EXTRACTED TEXT:

Diamond noted some examples of energy efficiency and environmentalism on the cusp of taking the next big step forward worldwide:

Last summer 15-year-old Swede Greta Thunberg stood alone to fight inaction on climate change by cutting classes; now hundreds of thousands join her.

In the Netherlands, as part of the Energiesprong movement, it’s not unusual to see teams of energy retrofitters driving around installing portable efficiency envelopes around single-family homes, with multi-storey buildings the next target.

Sophisticated financing schemes are emerging, with one American bank fund, the Connecticut Green Bank, raising $1 billion in private capital for efficiency projects and other co-investing, risk-reduction and aggregation plans gathering steam.

BOMA (the Building Owners and Managers Association) has become engaged in programs across Canada, with last year’s BOMA Quebec Building Energy Challenge, a competition aimed at reducing the energy consumption and GHG emissions of Quebec’s commercial, institutional and multi-residential buildings, one of several initiatives.

“If you can get leaders to lead, you can transform the market over time,” said Diamond of BOMA’s engagement of top energy efficiency advocates.

“The top seven or eight members of BOMA Canada, they are the ones doing the majority of the energy-efficient retrofits in commercial real estate, and they’ve actually pushed the sector to do a lot more,” he said.

SUPPLIED MATERIAL:

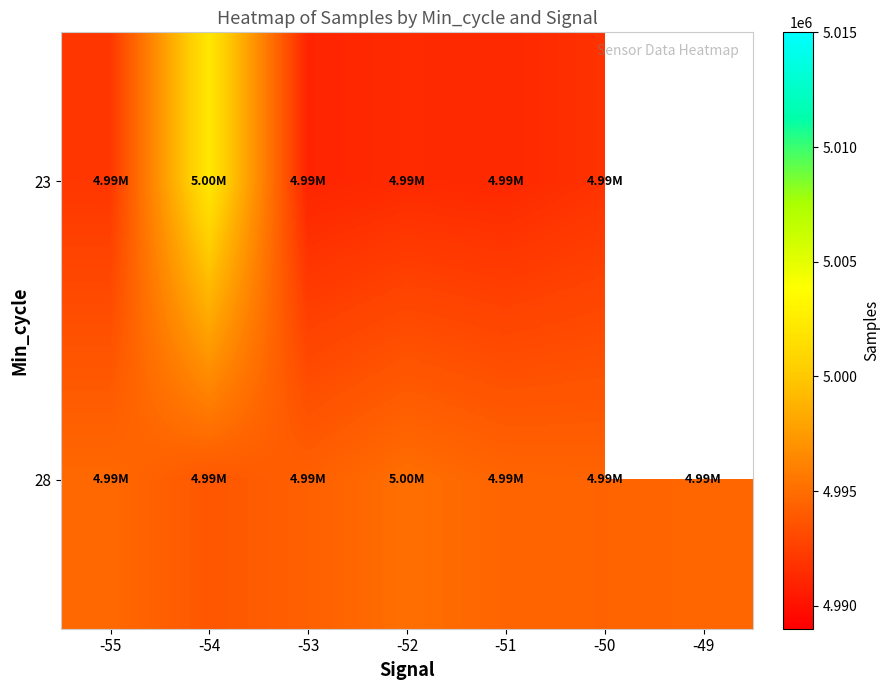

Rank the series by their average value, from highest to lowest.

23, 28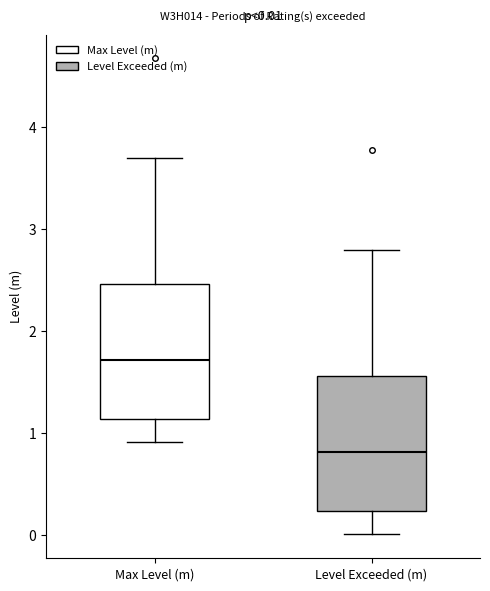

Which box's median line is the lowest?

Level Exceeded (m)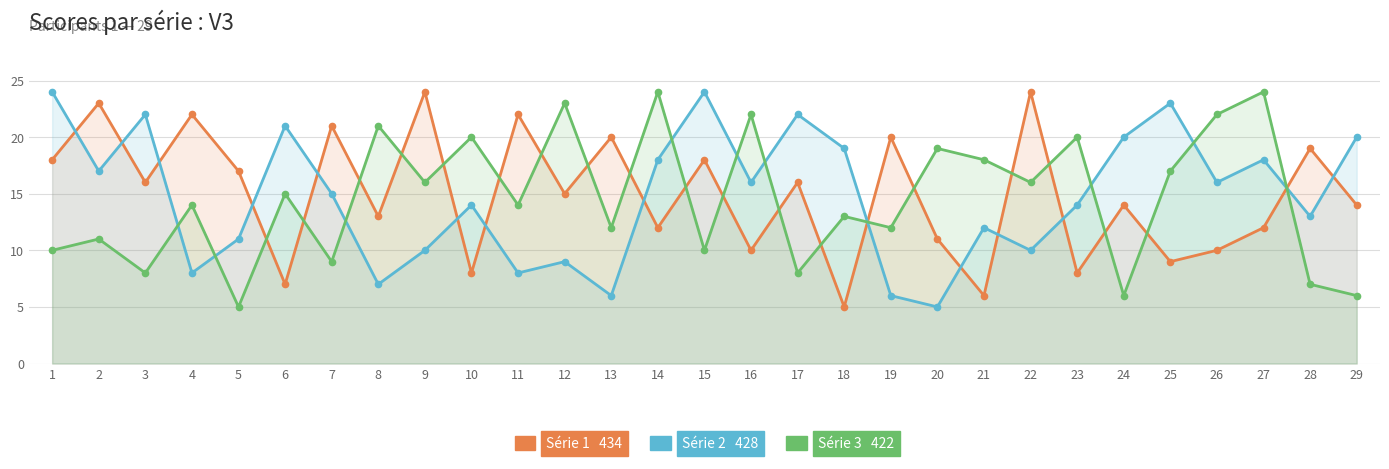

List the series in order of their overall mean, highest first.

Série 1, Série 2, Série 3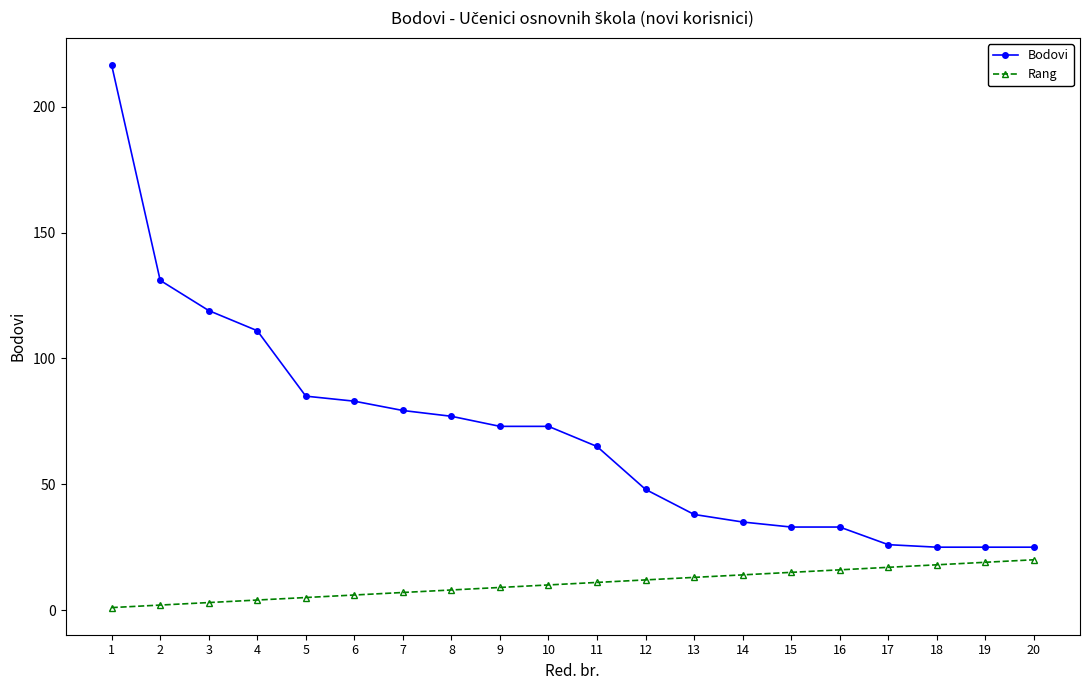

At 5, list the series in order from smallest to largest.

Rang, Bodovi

TASK TO CARRY OUT:
Please continue the energy efficiency article above, starting after its last sentence.

ANSWER FOR THIS EXERCISE:
While it’s disappointing that a change in government can slow momentum, Diamond said, referring to the Doug Ford government in Ontario, a lot of the bold energy-efficiency moves that take place are invisible and independent of the government of the day. Mandatory changes in furnace efficiency and the BC Energy Step Code, a voluntary energy-efficient provincial standard, are two examples he cited.

But still, 70 per cent of global energy investments are driven by governments, Diamond said, and governments will continue to play a major role in pushing energy efficiency.

“If you want to do anything related to energy usage, it has to be a decision that government approved,” he said. “Energy efficiency is no different. However energy efficiency plays out, certainly there will be private-sector money that flows in and certainly there will be people demanding this but a lot will come from the government which will say, we don’t believe in having waste in our economy.”